Subscribe Technologies Inc. has arranged a non-brokered private placement of up to 10 million units at a price of 5 cents per unit, for gross proceeds of up to $500,000.

Each unit consists of one common share in the capital of the company and one common share purchase warrant, with each warrant exercisable into one common share at a price of 10 cents for a period of 18 months after closing of the offering.  In the event that, after the closing date of the offering, the closing sales price (or the closing bid, if no sales were reported on a trading day) of the common shares of the company on the Canadian Securities Exchange (or other exchange or quotation system where the company’s shares are listed and where a majority of the trading volume of the shares occurs)  is 12 cents or higher for a period of 15 consecutive trading days, the company may, at its option, within ten business days of such event, provide notice by way of press release to the holders of the warrants of the early expiry of the warrants, and in such case  the warrants shall expire on that date that is 15 days from the date that such notice is given.

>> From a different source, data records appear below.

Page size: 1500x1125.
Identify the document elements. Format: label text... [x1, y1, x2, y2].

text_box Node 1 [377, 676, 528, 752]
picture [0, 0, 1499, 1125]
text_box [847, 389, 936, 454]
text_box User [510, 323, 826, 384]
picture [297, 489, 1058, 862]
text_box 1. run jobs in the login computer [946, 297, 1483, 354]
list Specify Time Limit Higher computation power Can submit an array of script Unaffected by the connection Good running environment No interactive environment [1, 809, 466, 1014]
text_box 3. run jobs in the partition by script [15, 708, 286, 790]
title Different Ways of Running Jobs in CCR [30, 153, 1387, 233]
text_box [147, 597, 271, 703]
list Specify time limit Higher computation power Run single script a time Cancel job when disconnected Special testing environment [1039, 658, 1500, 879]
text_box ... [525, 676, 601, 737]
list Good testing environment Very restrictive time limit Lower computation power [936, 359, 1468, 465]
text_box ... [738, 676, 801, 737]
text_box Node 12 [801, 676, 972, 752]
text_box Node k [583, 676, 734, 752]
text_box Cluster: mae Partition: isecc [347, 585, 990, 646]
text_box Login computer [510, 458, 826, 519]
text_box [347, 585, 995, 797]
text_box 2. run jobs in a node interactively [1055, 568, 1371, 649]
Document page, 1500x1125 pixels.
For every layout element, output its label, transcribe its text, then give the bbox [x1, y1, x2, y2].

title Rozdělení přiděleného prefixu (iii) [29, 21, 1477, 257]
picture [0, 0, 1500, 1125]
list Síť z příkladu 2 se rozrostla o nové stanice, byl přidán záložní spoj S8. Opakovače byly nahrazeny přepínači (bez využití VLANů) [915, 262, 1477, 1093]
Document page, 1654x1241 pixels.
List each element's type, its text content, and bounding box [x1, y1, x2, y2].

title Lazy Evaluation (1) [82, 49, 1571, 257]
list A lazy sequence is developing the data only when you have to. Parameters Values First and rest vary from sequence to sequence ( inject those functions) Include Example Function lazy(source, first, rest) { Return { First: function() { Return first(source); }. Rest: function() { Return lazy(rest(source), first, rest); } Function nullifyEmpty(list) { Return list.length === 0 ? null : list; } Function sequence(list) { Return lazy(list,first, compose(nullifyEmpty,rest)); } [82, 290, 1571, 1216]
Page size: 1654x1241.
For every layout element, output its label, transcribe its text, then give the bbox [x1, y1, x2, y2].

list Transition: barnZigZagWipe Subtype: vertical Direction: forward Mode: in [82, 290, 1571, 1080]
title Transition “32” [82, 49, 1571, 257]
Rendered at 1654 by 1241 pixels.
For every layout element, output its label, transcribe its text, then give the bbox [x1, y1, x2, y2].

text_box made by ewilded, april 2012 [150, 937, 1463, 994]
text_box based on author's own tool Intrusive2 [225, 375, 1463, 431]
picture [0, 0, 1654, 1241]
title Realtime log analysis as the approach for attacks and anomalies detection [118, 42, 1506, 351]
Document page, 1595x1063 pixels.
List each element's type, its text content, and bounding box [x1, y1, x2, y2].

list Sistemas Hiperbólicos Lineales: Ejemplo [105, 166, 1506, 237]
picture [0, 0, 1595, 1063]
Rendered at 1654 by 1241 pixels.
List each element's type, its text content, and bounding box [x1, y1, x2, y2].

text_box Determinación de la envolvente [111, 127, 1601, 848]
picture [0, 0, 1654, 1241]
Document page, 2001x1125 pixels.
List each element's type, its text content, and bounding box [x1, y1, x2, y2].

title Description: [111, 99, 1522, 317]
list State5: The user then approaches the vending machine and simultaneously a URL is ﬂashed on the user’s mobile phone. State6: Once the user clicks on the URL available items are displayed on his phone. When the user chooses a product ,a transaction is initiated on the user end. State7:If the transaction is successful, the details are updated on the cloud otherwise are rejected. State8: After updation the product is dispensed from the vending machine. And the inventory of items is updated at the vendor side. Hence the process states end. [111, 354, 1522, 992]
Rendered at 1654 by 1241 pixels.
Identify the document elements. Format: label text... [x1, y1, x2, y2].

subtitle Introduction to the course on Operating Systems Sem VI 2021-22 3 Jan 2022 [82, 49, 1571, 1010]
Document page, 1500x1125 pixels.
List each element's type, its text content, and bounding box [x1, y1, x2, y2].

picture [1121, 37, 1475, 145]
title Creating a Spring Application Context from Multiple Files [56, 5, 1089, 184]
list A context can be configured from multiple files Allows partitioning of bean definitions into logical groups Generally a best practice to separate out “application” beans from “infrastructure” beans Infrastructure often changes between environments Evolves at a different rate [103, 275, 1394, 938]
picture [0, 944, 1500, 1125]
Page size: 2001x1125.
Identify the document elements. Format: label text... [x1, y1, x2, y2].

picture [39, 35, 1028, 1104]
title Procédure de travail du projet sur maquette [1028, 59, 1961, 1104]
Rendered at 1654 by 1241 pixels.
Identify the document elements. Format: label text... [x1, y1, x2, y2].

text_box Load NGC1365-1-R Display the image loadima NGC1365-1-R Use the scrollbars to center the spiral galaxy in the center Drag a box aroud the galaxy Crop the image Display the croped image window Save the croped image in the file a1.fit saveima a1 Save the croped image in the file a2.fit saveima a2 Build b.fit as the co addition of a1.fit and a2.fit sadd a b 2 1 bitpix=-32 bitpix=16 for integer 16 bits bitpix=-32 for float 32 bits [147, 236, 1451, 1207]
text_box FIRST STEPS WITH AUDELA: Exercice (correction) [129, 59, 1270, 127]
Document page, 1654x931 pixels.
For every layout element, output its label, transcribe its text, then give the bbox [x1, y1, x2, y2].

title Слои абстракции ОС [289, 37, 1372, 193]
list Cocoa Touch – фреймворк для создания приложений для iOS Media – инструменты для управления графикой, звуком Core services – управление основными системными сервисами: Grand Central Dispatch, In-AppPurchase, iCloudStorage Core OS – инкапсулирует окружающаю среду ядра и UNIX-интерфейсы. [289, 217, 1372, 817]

The company may, as compensation to individuals that introduce subscribers to the company, and subject to regulatory approval: (i) pay cash commissions; and (ii) issue non-transferable common share purchase warrants (with identical terms as those warrants issued under the offering) equal to 8 per cent of the gross aggregate proceeds of a subscription made by a subscriber who is introduced to the company by such finder upon satisfaction of the release conditions.

The offering is subject to certain conditions, including (but not limited to) the receipt of any required regulatory approval. The securities issued in connection with this private placement will be subject to a four-month hold period. Insiders may participate in the offering.